What Is A Doula? 5 Things You Might Not Know!

World Doula Week takes place March 22-28 every year. If you live in America, it’s possible you haven’t been exposed to the concept. It is a unique job that falls neither under health care, nor counseling, but somewhere in-between. Here you can get a quick run-down on what a doula is, where they practice, the difference they make during labor, and where to find them.

1. What is it?

Doula is a Greek word meaning “woman who serves.” In modern day, it’s a trained professional (typically female) who assists expectant parents with physical, emotional, and informational support from prenatal to postpartum. Birth in a hospital setting can result in decisions being made without true informed consent, and make transition to parenthood harder for parents who feel they’ve had little control up to the child being placed in their arms. Unlike a midwife, they do not have medical training, and do not provide medical healthcare. A doula takes the form of cheerleader, advocate, confidante or what best fits the parent’s needs.

2. When or Where is a Doula Used?

A doula can be present for whichever kind of birth needed – hospital, home, holistic or otherwise. The doula helps guide the laborer through their own personal birth plan, mitigating stress for the mother.
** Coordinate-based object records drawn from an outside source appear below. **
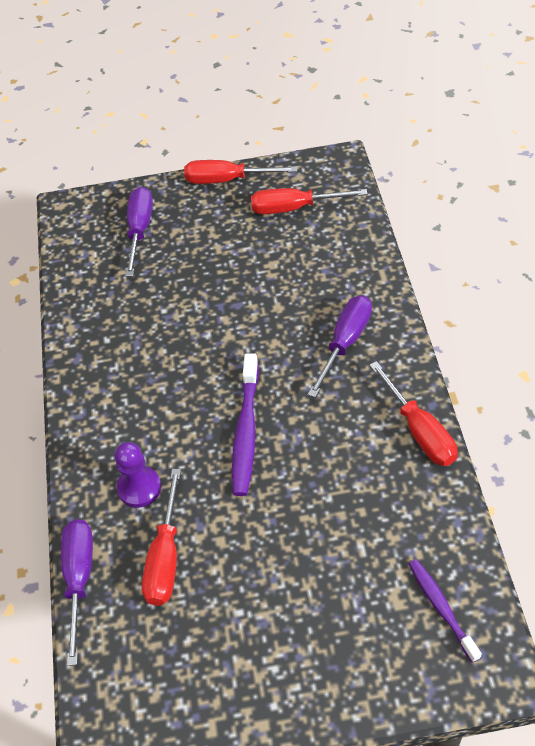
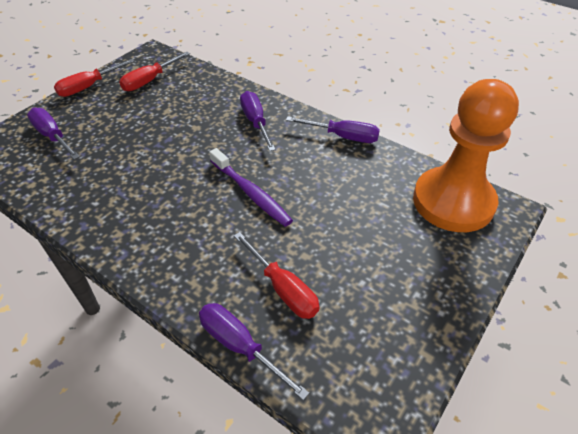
camera: 50 degrees left, 5 degrees down
purple pawn [115,442,161,508] -> none
red screwdriver [369,361,458,466] -> purple screwdriver [286,116,380,143]
purple toothbrush [409,559,482,663] -> orange pawn [413,79,519,232]

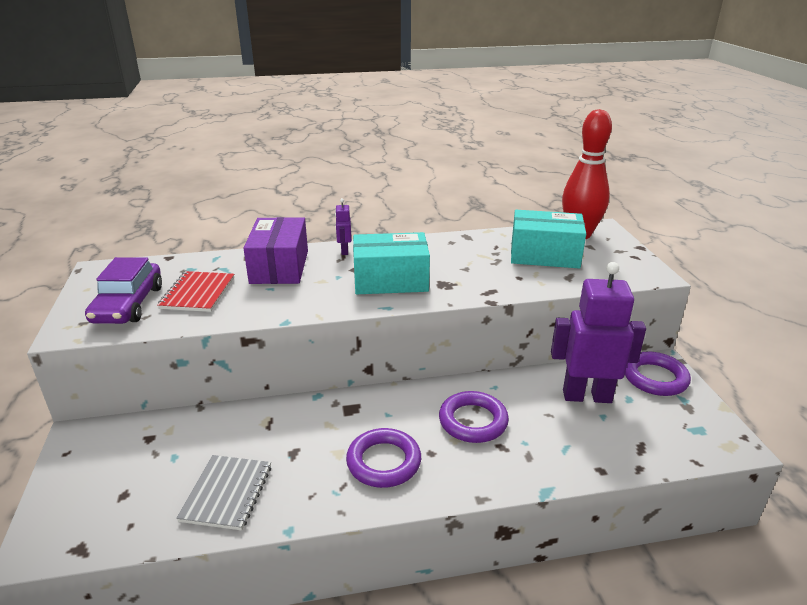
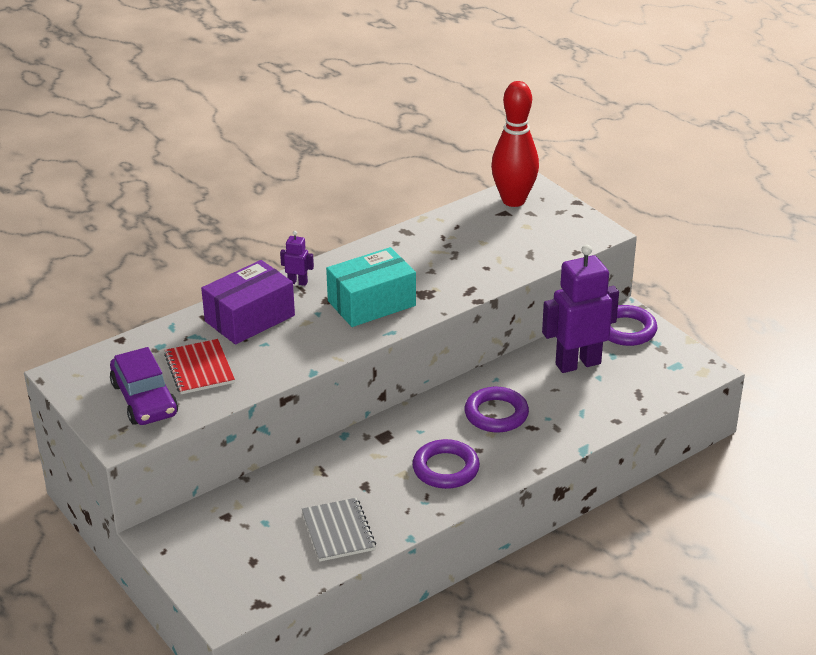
camera: 25 degrees left, 5 degrees up
purple box [243,217,308,284] -> purple box turned 75 degrees clockwise [201,260,295,345]
purple robot [335,198,351,255] -> purple robot turned 135 degrees clockwise [280,231,314,286]
turquoise box [511,210,586,269] -> none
Doula can be used as early as conception as an advocate and support through OBGYN appointments or purely for labor support. Most also offer postpartum services, such as breastfeeding instruction.
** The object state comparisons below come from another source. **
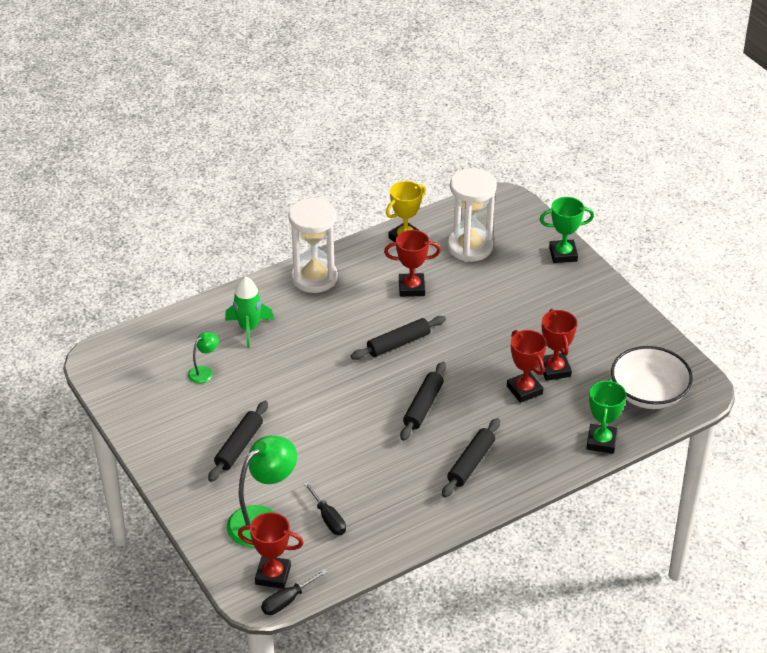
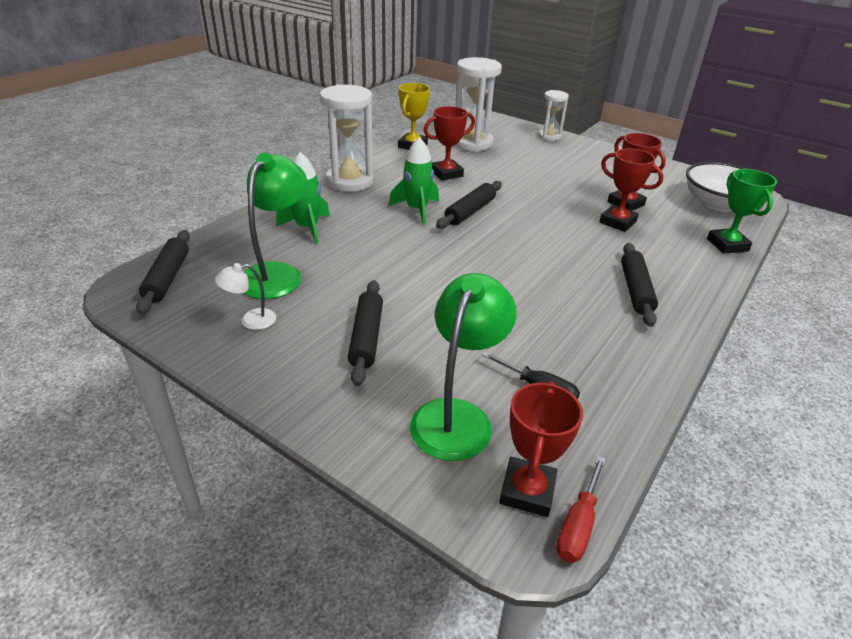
camera: 25 degrees left, 5 degrees down
green lamp [188,332,219,383] -> green lamp [244,153,307,299], size x2.00
red trophy [238,512,303,589] -> red trophy turned 60 degrees counterclockwise [499,381,583,517]
black screwdriver [261,569,328,615] -> red screwdriver [556,456,606,563]
black rolling pin [400,362,446,441] -> black rolling pin moved to [136,230,190,315]
green trophy [539,197,594,263] -> white hourglass [538,90,569,141]
none -> white lamp [215,263,276,330]
none -> green rocket [389,137,439,225]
3. How The United States Birthing Practice Affects Doulas

The U.S. has a distinctly different approach to birth, compared to other developed nations. The U.S. has the highest mother and infant birth fatalities and one of the highest cesarean rates. With the U.S. being the most expensive country to give birth in, it’s confusing why the fatalities and medical interventions are so high. The media paints birth as a traumatic event and celebrity culture of “too posh to push” and therefore makes cesarean birth look like the higher class option. The ineffectiveness of the U.S. birthing practice is more commonplace knowledge than it was previously and parents are looking for compassionate care.

4. Why Hire A Doula?

While a doula is typically an out-of-pocket expense, there are plenty of reasons to involve a doula in your birth. Studies show that mothers who have consistent support through labor are more likely to have vaginal birth than those without. Since the laborer is less likely to have negative feelings towards birth, the use of epidurals, vacuums assisted birth, forceps, and cesareans also drop. The main focus of a doula is to keep the mother in labor comfortable, heard, and encouraged. With this emotional support, oxytocin, a natural pleasure inducing and pain relieving brain chemical, helps ease the pain of birth. Additionally, newborns born with doulas present typically score higher on their newborn health tests (APGAR) than those without.
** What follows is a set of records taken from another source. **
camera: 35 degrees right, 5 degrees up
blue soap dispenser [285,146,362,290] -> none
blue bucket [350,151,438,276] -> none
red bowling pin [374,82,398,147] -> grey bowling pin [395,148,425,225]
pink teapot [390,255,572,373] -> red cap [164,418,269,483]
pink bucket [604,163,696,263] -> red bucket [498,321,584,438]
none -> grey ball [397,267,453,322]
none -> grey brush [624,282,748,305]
5. Where Can You Find a Doula?

A simple Google search with “doula” and your city should yield results. Additionally organizations such as DONA can provide assistance with the search. The cost for a doula will depend on your city, their experience, credentials etc. If you find one, student-doulas who are in the process of receiving their certification, may lend their services for minimal fees or even free of charge.